__Exercise goal__
For every line below, restate it exactly and drop the images.

(Stored data)
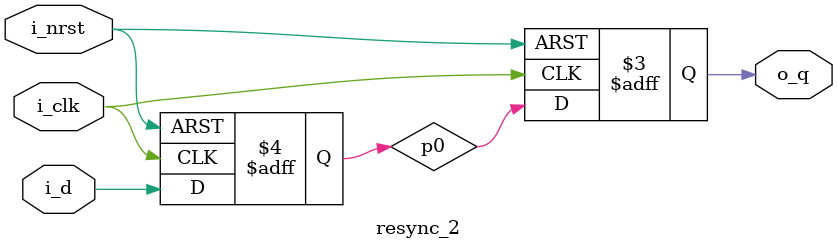
<source format=v>
`timescale 1ns/1ps
module resync_2(
	input				i_clk,
   input          i_nrst,
   input          i_d,
   output   reg   o_q 
);
   reg   p0;

	always@(posedge i_clk or negedge i_nrst) begin
		if(!i_nrst) begin
         p0    <= 1'b0;
         o_q   <= 1'b0;
		end else begin
         o_q   <= p0;
         p0    <= i_d;
		end
	end
endmodule

</source>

__Solution for this exercise__
<source format=v>
`timescale 1ns/1ps
module resync_2(
	input				i_clk,
   input          i_nrst,
   input          i_d,
   output   reg   o_q 
);
   reg   p0;

	always@(posedge i_clk or negedge i_nrst) begin
		if(!i_nrst) begin
         p0    <= 1'b0;
         o_q   <= 1'b0;
		end else begin
         o_q   <= p0;
         p0    <= i_d;
		end
	end
endmodule

</source>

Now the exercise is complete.